To find out about donating or volunteering for Special Olympics South Carolina, go to so-sc.org.
Volunteer Josh Tutterow has coached dozens of Special Olympics athletes over the past five years and, while all have enriched his life, one is extra special: Burke High School student Duane Jenkins.
The 18-year-old first started participating in the city of Charleston’s therapeutic recreation programs last summer and was among 1,000 athletes competing in the Special Olympics South Carolina’s Mid-Winter Games at The Citadel this weekend.
When Jenkins was only 13 months old, he was in a house fire that burned him over 85 percent of his body.
Doctors didn’t expect him to survive and, while he did, the fire was life-changing. He lost his nose, ears and hearing, his forearms and his toes.
Tutterow recalls Jenkins’ arrival to play bocce and wondered how he would be able to roll the ball. He was stunned when Jenkins didn’t hesitate, picking up the ball and rolling it. That was just the beginning. Jenkins has since bowled and played basketball.
“For all the physical obstacles he has to overcome, he is an awesome athlete,” said Tutterow, who is 26 and works at Benefitfocus.com. “His bravery and desire is really inspiring for me. ... He’s a great kid, too.”
To Tutterow, Duane embodies the oath of the Special Olympics athlete: “Let me win. But if I cannot win, let me be brave in the attempt.”
Duane’s aunt, Lashon Jenkins, who has cared for him since his mother died nearly three years ago from a fall while suffering from pneumonia, said Special Olympics has been a perfect fit for him and has given him a needed outlet.

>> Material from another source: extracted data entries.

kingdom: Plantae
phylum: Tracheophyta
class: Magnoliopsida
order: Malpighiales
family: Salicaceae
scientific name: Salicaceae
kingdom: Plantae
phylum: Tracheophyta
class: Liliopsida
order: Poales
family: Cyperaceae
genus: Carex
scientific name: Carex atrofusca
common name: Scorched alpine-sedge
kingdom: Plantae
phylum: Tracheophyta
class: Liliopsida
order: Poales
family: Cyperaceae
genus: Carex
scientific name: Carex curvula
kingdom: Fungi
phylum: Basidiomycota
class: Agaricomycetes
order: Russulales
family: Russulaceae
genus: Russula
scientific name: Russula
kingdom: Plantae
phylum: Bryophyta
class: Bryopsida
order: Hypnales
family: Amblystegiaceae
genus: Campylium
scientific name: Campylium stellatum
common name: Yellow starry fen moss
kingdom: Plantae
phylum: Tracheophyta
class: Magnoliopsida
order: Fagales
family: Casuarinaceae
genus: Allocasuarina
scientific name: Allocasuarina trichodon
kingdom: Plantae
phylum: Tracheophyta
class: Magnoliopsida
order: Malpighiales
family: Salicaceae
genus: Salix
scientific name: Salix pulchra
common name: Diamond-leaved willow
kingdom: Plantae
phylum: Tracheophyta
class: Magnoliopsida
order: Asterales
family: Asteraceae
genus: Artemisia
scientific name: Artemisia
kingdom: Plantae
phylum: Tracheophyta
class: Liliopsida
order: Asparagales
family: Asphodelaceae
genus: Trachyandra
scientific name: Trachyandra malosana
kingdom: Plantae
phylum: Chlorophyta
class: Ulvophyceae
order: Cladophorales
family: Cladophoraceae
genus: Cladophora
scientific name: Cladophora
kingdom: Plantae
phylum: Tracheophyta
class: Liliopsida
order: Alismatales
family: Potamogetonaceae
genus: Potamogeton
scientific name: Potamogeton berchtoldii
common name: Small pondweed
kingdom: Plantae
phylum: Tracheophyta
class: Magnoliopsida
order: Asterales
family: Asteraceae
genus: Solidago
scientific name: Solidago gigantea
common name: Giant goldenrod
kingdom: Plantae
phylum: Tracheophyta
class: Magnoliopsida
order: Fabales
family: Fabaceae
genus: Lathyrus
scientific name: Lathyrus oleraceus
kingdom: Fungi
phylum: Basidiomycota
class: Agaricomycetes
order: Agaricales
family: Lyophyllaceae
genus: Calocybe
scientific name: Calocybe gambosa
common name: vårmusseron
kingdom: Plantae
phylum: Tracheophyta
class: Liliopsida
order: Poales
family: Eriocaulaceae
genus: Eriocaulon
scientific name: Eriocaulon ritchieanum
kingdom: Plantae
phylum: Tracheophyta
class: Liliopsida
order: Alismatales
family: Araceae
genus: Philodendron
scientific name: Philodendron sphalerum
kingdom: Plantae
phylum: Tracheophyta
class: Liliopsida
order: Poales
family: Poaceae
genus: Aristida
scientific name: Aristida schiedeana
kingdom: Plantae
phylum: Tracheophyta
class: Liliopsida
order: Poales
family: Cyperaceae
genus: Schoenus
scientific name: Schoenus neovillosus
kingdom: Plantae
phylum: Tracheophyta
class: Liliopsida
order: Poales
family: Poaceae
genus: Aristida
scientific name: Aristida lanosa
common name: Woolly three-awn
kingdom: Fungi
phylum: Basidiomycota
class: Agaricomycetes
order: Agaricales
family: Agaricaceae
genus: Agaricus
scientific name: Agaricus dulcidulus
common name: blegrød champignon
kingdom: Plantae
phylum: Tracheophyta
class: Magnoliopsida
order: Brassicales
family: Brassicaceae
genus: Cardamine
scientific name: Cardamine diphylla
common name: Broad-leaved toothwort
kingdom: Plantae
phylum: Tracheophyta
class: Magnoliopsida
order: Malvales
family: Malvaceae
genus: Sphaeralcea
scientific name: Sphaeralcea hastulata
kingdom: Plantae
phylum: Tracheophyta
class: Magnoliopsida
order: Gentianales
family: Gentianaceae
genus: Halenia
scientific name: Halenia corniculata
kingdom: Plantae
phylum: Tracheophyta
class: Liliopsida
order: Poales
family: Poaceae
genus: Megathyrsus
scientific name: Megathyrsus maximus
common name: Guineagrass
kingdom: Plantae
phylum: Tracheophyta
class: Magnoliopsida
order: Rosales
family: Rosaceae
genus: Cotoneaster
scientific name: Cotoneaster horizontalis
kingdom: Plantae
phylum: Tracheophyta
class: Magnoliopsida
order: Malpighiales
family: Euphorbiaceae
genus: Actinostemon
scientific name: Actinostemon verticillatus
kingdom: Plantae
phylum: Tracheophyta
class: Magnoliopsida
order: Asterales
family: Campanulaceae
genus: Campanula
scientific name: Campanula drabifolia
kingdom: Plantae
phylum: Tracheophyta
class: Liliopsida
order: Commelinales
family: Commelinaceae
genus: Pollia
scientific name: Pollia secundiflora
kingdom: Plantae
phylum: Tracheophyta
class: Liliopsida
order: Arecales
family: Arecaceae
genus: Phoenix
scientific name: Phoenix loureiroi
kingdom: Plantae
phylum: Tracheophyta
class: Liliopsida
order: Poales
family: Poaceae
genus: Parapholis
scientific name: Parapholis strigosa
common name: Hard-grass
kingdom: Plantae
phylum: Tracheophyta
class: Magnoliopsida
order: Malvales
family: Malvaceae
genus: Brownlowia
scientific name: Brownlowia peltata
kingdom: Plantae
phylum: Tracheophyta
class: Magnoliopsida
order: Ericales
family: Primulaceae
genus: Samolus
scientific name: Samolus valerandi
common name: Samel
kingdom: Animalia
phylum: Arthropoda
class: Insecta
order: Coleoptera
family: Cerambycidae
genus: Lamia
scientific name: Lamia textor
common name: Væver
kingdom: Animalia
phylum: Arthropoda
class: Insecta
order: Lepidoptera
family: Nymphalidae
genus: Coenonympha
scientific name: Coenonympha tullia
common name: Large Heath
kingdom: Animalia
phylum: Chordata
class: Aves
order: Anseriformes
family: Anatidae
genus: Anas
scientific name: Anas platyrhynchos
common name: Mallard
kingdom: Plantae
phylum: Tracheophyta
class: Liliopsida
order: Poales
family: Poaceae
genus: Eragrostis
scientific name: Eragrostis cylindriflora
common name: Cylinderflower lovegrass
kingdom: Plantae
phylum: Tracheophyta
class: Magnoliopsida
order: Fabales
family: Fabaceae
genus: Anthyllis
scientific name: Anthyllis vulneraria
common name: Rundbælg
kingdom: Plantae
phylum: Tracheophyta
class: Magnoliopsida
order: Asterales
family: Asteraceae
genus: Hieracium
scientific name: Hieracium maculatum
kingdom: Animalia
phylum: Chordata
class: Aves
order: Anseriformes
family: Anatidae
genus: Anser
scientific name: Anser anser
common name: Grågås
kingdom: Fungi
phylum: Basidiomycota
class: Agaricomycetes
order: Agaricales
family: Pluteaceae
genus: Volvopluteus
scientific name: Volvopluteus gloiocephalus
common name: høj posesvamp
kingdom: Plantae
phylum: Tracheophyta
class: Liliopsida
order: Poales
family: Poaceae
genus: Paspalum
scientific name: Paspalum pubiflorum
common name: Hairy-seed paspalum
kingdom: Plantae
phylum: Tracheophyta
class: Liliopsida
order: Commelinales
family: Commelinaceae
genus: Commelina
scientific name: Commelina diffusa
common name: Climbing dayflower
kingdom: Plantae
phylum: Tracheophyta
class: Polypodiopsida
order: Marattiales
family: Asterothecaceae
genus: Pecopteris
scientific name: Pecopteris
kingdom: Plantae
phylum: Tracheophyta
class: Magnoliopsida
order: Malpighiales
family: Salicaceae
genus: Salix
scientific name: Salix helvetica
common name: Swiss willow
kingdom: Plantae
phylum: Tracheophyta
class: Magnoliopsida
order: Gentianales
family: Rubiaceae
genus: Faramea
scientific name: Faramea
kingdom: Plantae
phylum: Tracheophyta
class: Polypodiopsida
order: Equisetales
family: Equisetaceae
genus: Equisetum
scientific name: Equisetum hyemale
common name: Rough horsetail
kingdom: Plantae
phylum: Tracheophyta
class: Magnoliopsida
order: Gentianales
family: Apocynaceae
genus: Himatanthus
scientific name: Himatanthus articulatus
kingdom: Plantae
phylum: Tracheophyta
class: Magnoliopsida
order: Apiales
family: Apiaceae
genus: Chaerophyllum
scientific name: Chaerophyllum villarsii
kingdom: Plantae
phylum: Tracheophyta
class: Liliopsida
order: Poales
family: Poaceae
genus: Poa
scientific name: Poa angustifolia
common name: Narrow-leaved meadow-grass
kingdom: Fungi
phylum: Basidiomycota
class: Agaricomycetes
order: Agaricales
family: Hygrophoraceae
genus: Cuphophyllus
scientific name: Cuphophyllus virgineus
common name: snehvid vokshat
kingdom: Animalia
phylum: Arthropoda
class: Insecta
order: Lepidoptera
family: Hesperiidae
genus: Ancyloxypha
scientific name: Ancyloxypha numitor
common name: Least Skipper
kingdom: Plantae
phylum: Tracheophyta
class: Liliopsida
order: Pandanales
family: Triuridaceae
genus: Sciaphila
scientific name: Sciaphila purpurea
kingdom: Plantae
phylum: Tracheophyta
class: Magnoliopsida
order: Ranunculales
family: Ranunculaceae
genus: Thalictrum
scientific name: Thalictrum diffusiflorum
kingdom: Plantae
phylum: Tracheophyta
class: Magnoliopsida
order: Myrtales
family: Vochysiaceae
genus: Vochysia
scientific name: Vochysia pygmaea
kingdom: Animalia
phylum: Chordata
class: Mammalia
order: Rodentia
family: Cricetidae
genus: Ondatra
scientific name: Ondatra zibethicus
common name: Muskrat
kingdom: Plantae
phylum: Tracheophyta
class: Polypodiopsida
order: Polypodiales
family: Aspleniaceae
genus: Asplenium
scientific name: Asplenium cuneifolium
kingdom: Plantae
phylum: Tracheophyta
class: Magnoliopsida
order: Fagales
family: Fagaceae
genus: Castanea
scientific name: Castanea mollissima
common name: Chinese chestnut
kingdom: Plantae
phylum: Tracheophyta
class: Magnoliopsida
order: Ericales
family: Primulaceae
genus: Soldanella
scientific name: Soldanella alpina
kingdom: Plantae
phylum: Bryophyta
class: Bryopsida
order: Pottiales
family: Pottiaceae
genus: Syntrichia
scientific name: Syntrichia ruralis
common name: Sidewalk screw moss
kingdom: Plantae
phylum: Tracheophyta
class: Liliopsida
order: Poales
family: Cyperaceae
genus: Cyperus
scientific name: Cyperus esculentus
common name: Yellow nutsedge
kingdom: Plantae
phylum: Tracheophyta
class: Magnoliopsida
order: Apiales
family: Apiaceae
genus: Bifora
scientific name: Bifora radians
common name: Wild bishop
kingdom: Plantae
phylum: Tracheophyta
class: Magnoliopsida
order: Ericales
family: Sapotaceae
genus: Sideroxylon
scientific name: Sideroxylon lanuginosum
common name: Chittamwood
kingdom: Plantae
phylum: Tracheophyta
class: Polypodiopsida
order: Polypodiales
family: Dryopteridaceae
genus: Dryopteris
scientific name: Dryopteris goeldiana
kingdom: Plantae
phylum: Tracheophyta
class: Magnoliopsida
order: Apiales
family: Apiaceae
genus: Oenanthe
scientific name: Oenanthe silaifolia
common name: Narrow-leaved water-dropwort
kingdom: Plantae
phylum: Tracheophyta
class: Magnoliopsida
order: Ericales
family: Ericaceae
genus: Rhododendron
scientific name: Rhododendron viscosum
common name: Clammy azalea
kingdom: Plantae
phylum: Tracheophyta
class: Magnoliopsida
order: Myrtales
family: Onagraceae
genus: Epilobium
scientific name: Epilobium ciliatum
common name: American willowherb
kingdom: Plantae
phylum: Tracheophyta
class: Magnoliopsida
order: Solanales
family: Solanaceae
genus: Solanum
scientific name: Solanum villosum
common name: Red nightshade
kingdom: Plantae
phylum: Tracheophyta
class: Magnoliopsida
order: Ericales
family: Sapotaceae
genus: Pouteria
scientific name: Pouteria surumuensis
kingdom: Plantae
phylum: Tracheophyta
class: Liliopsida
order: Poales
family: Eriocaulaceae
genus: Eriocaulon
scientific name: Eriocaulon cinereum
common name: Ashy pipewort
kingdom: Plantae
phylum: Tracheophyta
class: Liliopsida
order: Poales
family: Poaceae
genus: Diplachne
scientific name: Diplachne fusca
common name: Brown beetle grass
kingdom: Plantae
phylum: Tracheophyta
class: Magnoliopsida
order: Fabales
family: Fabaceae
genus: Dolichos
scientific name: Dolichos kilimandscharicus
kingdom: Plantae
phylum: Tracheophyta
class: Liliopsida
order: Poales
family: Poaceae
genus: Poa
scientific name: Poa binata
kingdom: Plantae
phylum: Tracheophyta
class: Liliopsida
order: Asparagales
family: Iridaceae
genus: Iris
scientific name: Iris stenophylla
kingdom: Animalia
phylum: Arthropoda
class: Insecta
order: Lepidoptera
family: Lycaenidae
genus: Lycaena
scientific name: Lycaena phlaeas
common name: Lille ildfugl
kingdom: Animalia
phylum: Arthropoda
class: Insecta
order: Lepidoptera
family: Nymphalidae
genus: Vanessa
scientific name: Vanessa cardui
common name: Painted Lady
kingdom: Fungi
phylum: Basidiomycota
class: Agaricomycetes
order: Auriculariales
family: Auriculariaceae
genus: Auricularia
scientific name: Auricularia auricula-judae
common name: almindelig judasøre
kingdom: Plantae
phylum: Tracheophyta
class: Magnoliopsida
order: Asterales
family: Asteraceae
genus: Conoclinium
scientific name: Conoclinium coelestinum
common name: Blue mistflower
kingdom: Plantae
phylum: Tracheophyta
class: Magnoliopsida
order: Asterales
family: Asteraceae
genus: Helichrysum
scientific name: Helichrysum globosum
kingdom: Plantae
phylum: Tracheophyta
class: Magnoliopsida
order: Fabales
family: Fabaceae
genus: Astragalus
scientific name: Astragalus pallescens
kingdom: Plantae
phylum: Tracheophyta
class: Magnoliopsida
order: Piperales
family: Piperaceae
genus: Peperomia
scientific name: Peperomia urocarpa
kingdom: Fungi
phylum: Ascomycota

“Duane loves sports. He’s a diehard Dallas Cowboys fan. He loves wrestling. He thinks he’s (pro wrestler) John Sina. He’s very athletic. Anything he sees other boys doing he tries to do himself. He’s very motivated and driven.”
She added that Duane has never let his disabilities or appearance get him down.
“Most kids don’t understand that he’s severely burned, so they’ll just stare at him, but that has never bothered him. ... Duane doesn’t care that he has a disability. He’s a strong-willed, happy-go-lucky kid and Special Olympics is making him even stronger.”
And yet Duane’s story is among hundreds that put life into perspective.
Sue Maner, vice president of communications and programs for SOSC, said this weekend’s games were the largest held at The Citadel with a total of 1,400 participants, including 1,000 athletes and 400 coaches and unified players. She added about 400 people attended as volunteers for the games.
She thinks the increase is due to several factors, including more of an effort to get into schools and fundraising events that support Special Olympics.
Locally, those events include the Bocce Bash on Daniel Island in April, the Dunleavy’s Pub Polar Bear Plunge on New Year’s Day on Sullivan’s Island, Special Olympics Gala at the Daniel Island Club in November, and the SOAR 5K on Folly Beach in September.
“Every time you do an event with our name attached we get more attention, but the money raised also allows us to have more athletes here because our big expense is hotel rooms,” Maner said. “We house the athletes for two nights and Charleston hotels are not cheap. And we feed everybody.”
She added that most of the $125,000 budget for the Mid-Winter Games goes for hotel rooms.
“People may not realize that we have a big financial impact on the community, as well. That influx of money doesn’t include all the family members coming down and staying in hotel rooms,” said Maner.
The local games are only one of three in South Carolina. The biggest and oldest, begun in 1968, is in Columbia in early May, and the other is in Greenville in mid-October.
Another aspect of Special Olympics that people may not realize is the opportunity the nonprofit seizes to check the health of athletes, such as vision and dental checks.
Dr. Carlos Salinas of the Medical University of South Carolina dental school had a brigade of dental students and residents on site performing oral health screenings, fitting athletes with mouthpieces and giving instruction on proper dental care.
Salinas said the screenings typically find issues in about 10 percent of the athletes. More severe cases, including an abscess one year, are immediately sent for care.
Salinas has been bringing students to the local games since 2001 and calls it’s a “wonderful experience.”
“It’s very important not only for the athletes, but for the parents and coaches to understand that oral care is integral part of the health of the individual. It’s also important to teach my students and residents that oral care is for everybody, even athletes with disabilities.